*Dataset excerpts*
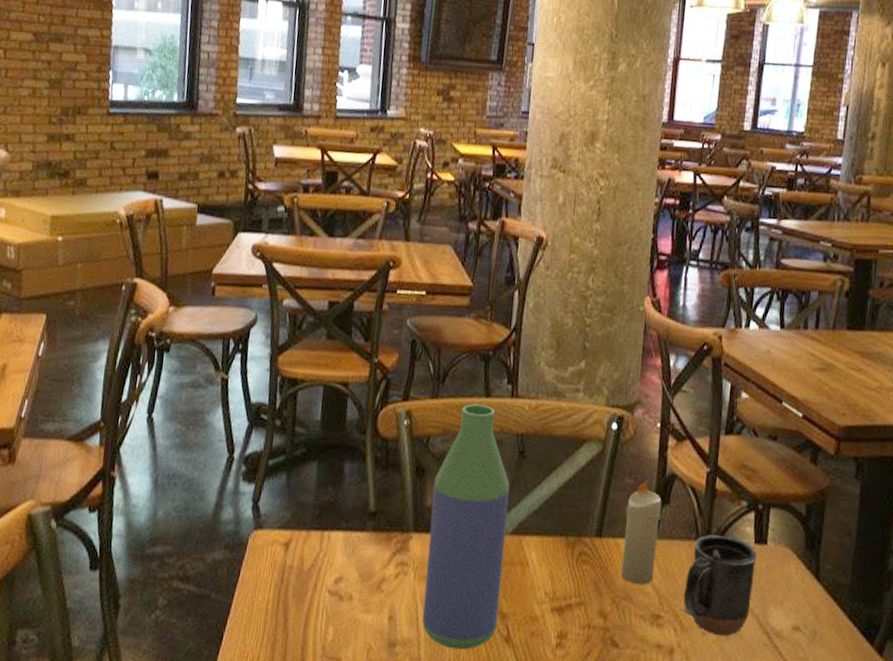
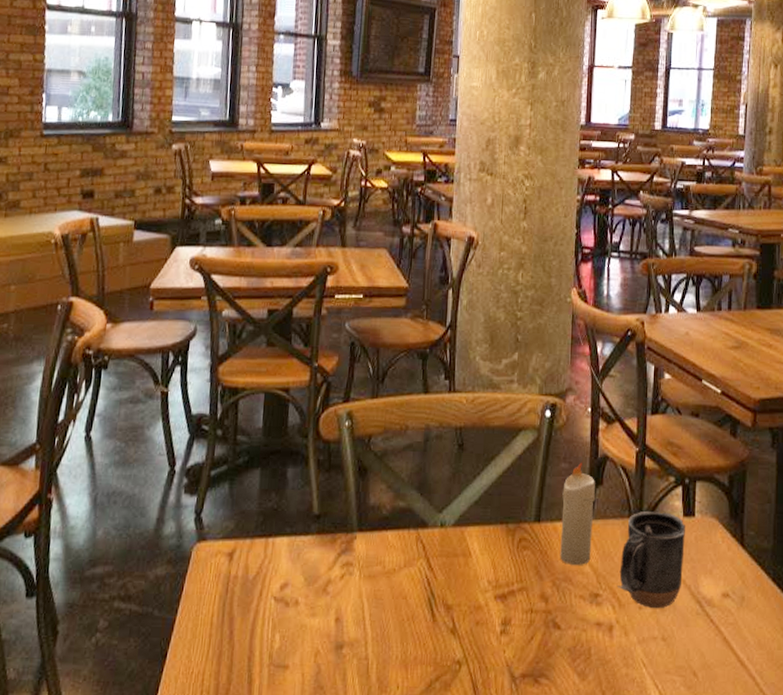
bottle: present [422,404,510,650] -> none [369,401,451,646]

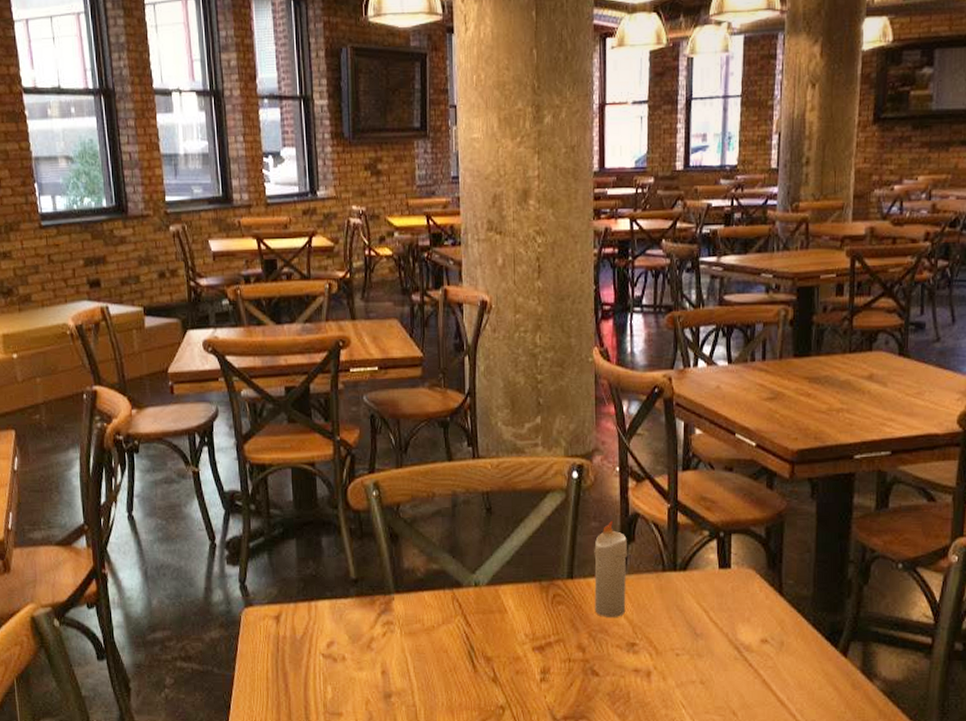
mug: present [616,510,685,609] -> none [653,564,721,656]

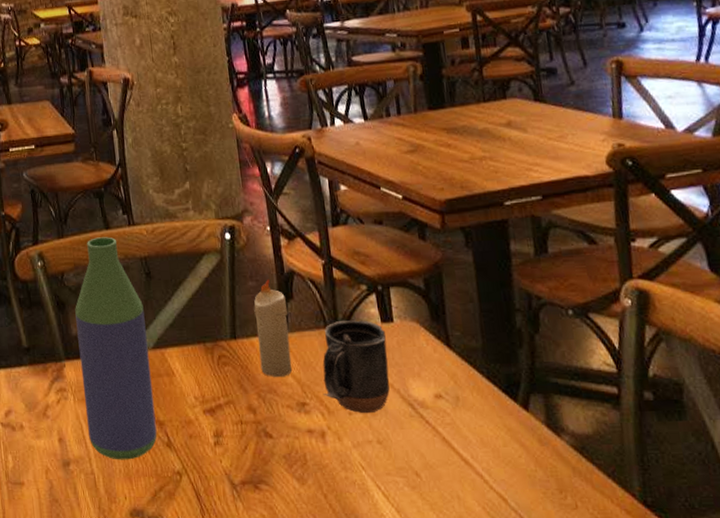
bottle: none [409,469,484,694] -> present [75,237,157,460]
mug: none [653,564,721,656] -> present [322,320,390,414]

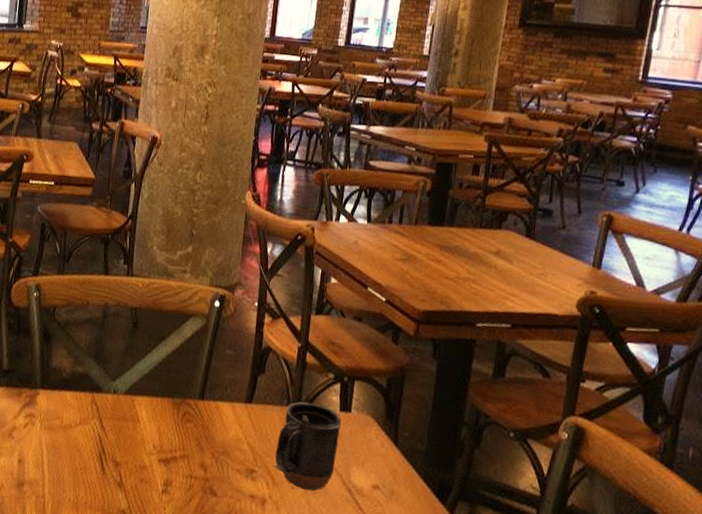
bottle: present [75,237,157,460] -> none [47,280,125,492]
candle: present [254,279,293,377] -> none [220,350,258,443]

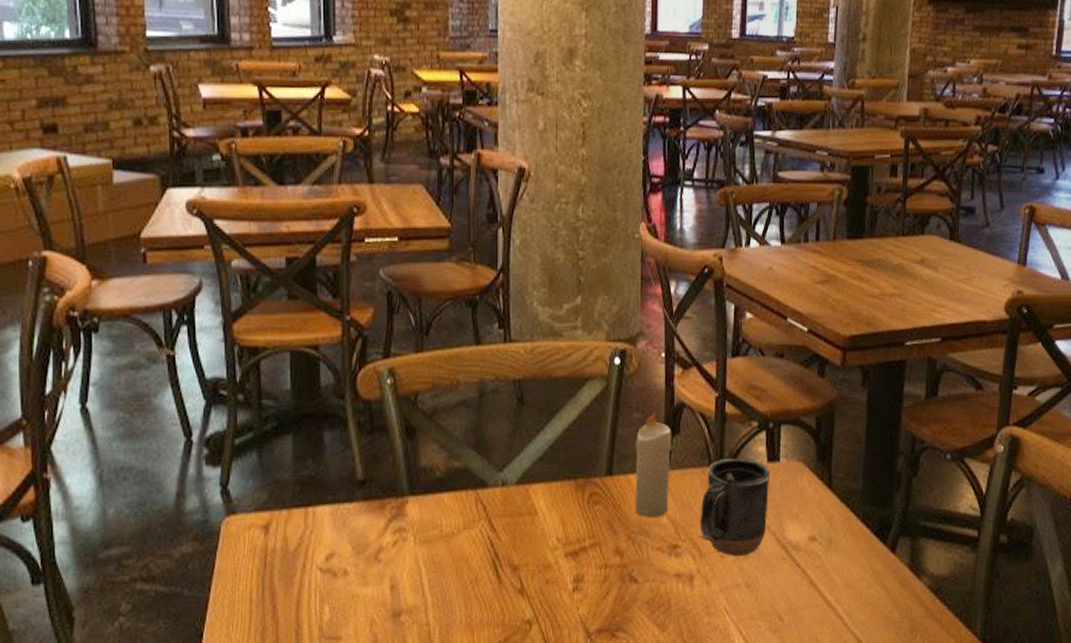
candle: none [220,350,258,443] -> present [635,411,672,517]

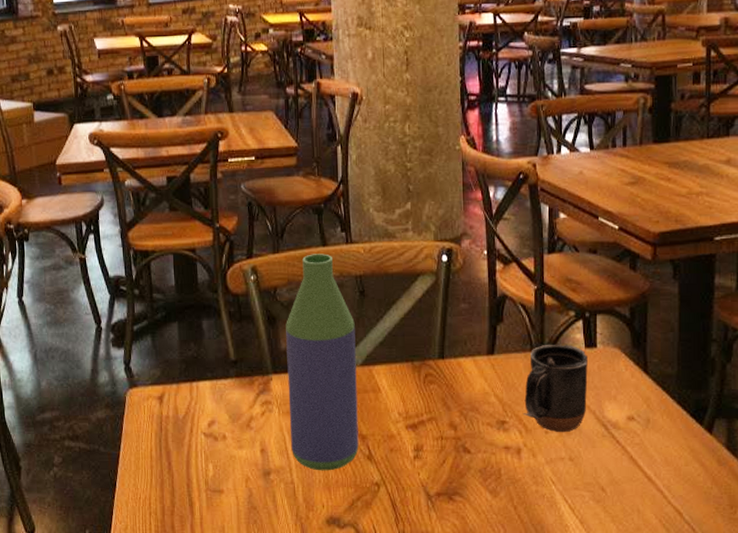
bottle: none [427,354,510,609] -> present [286,253,359,471]
candle: present [635,411,672,517] -> none [464,302,497,396]

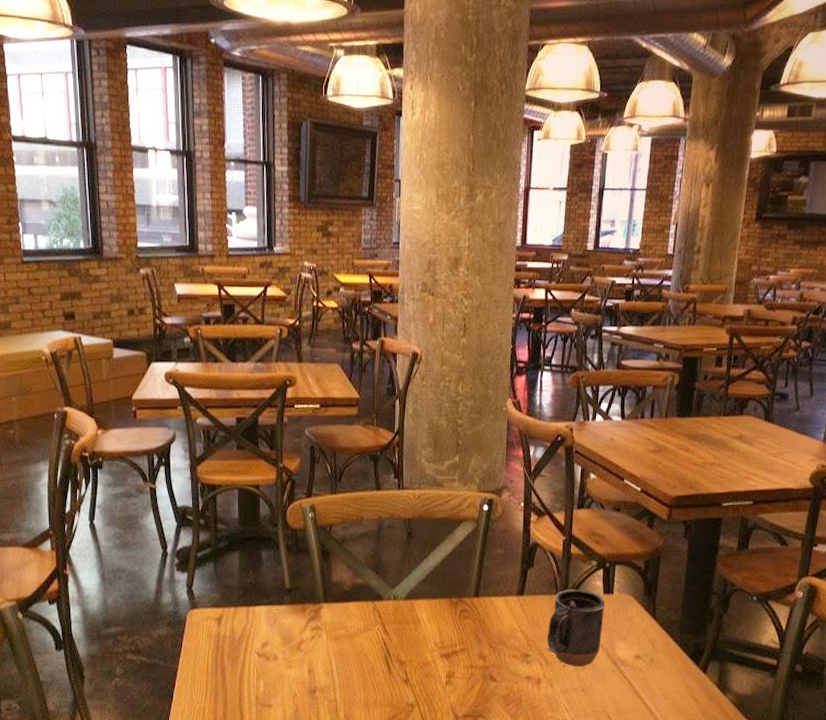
bottle: present [286,253,359,471] -> none [336,496,401,692]

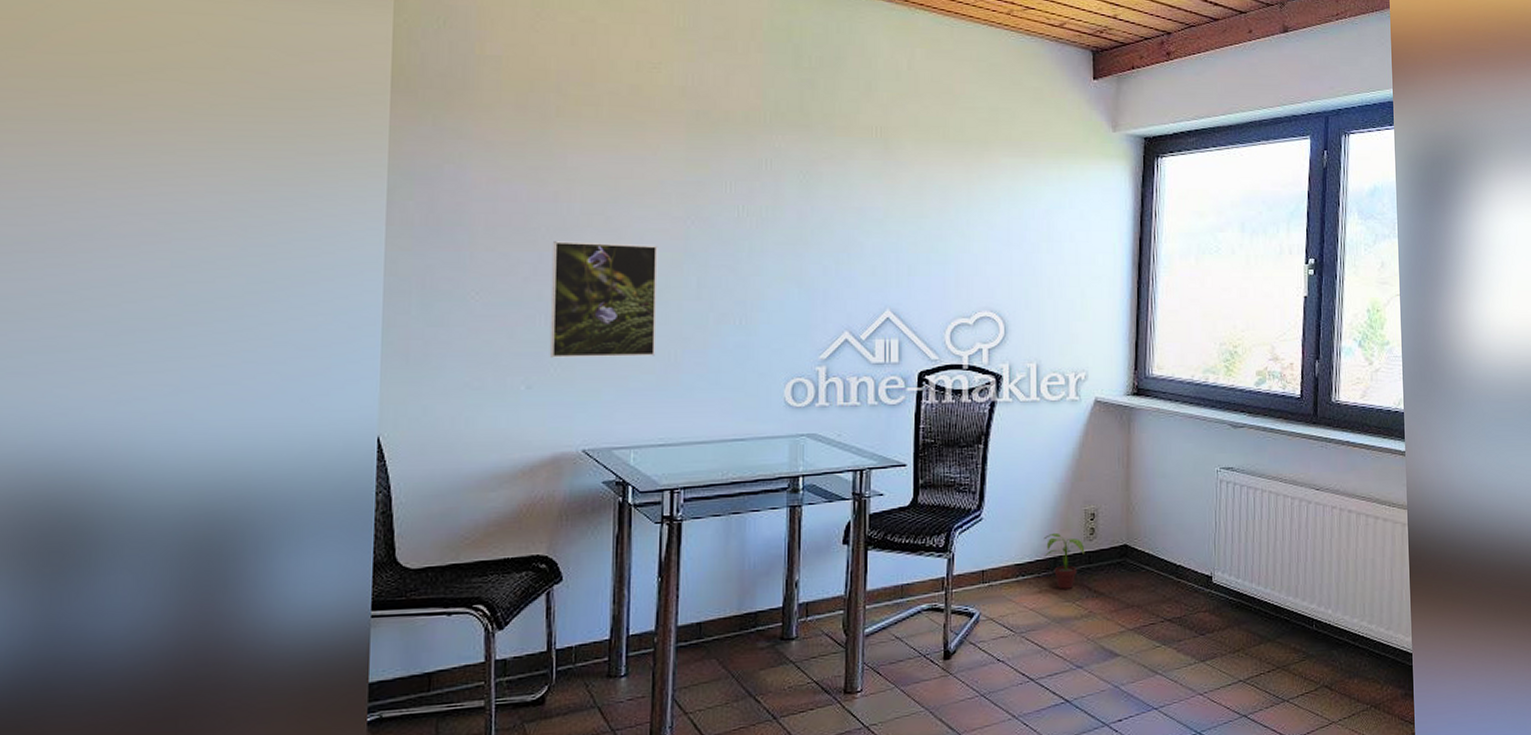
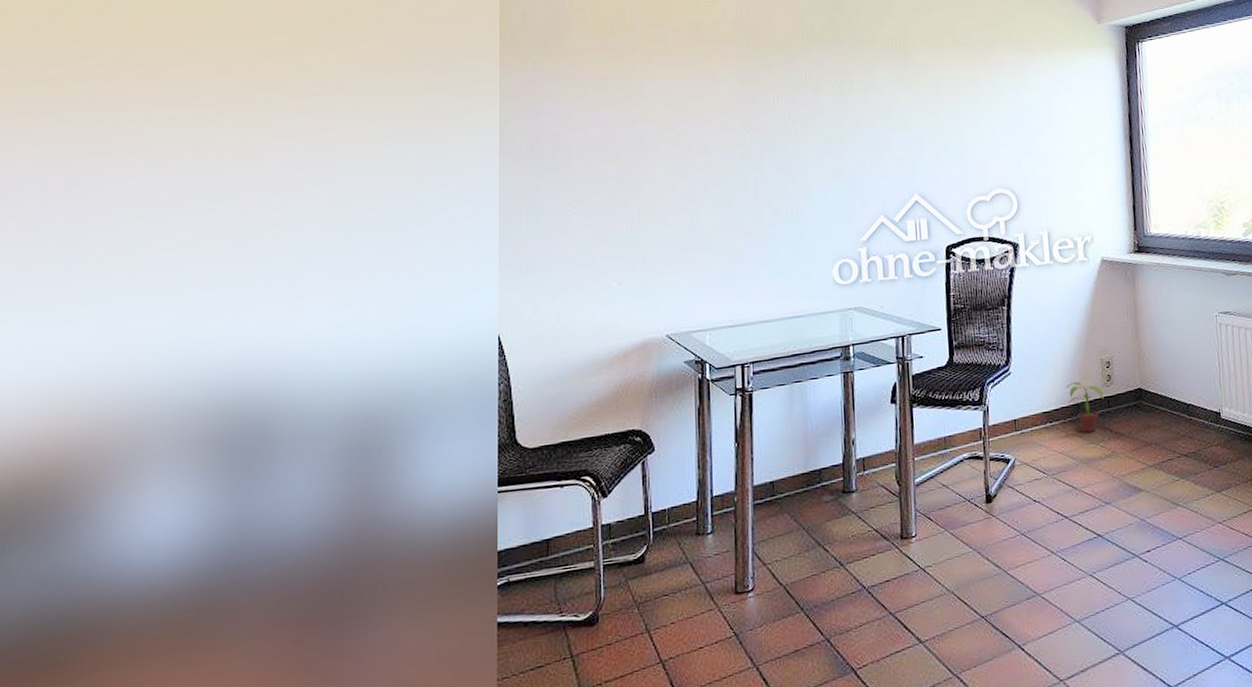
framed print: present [549,241,658,358] -> none [633,154,723,257]

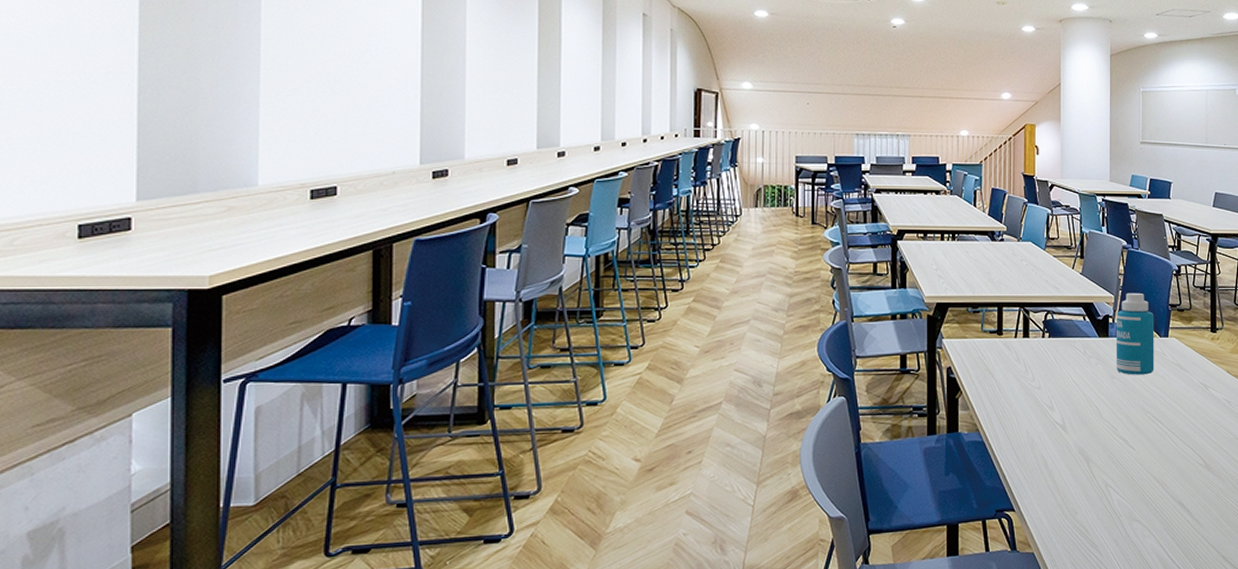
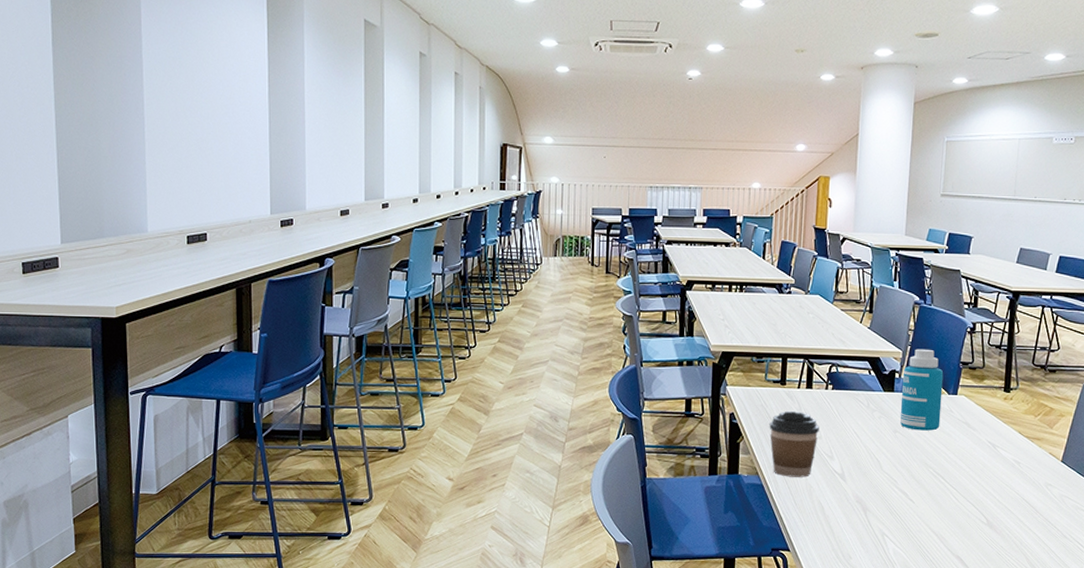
coffee cup: none [988,361,1038,432] -> present [769,410,819,477]

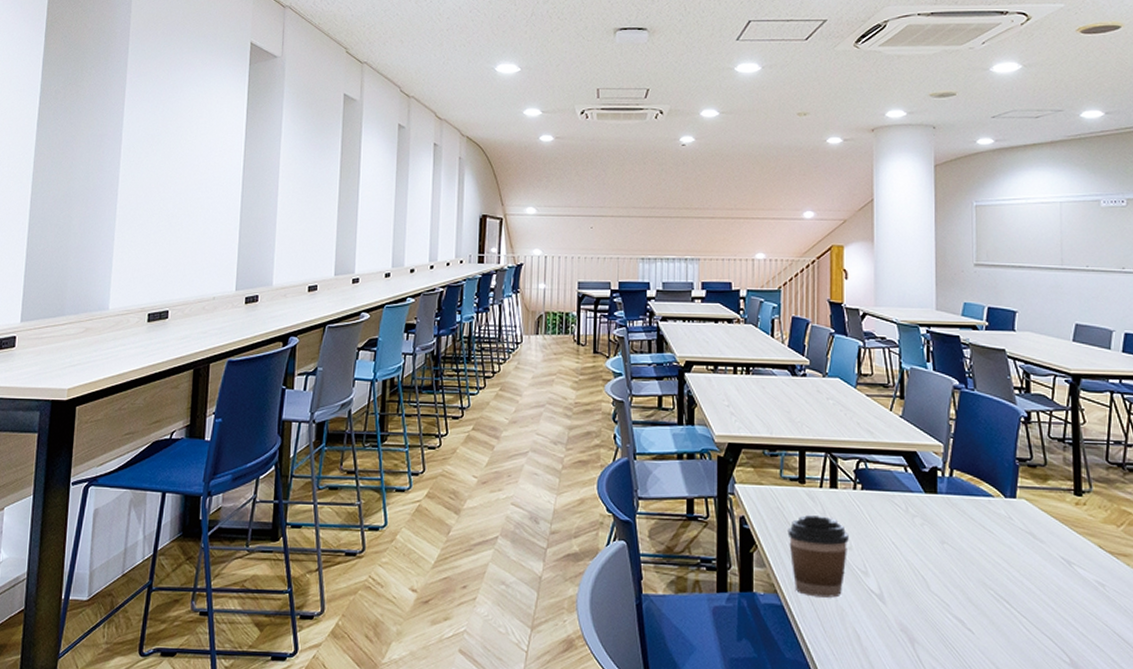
bottle: present [899,349,944,431] -> none [946,442,998,542]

*Assigned task*
Could you copy the data above exactly, leaving the pictures out?

*Solution for this problem*
bottle: present [422,404,510,650] -> none [369,401,451,646]

mug: present [616,510,685,609] -> none [653,564,721,656]

bottle: none [409,469,484,694] -> present [75,237,157,460]
mug: none [653,564,721,656] -> present [322,320,390,414]

bottle: present [75,237,157,460] -> none [47,280,125,492]
candle: present [254,279,293,377] -> none [220,350,258,443]

candle: none [220,350,258,443] -> present [635,411,672,517]

bottle: none [427,354,510,609] -> present [286,253,359,471]
candle: present [635,411,672,517] -> none [464,302,497,396]

bottle: present [286,253,359,471] -> none [336,496,401,692]

framed print: present [549,241,658,358] -> none [633,154,723,257]

coffee cup: none [988,361,1038,432] -> present [769,410,819,477]

bottle: present [899,349,944,431] -> none [946,442,998,542]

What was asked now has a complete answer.